Render the data from its first line through the line containing "Between 1068.0 and" as a Markdown table with the columns No. and Text, numbering each row and omitting blank lines.

Input for this task:
********

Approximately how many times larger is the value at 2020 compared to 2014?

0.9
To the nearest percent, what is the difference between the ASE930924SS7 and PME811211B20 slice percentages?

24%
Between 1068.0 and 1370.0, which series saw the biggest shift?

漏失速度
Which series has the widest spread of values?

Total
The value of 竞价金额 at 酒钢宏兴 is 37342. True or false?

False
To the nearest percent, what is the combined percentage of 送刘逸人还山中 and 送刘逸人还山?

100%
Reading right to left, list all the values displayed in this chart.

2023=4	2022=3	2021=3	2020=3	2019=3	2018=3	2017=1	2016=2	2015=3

********

Solved exercise:
| No. | Text |
|---|---|
| 1 | Approximately how many times larger is the value at 2020 compared to 2014? |
| 2 | 0.9 |
| 3 | To the nearest percent, what is the difference between the ASE930924SS7 and PME811211B20 slice percentages? |
| 4 | 24% |
| 5 | Between 1068.0 and 1370.0, which series saw the biggest shift? |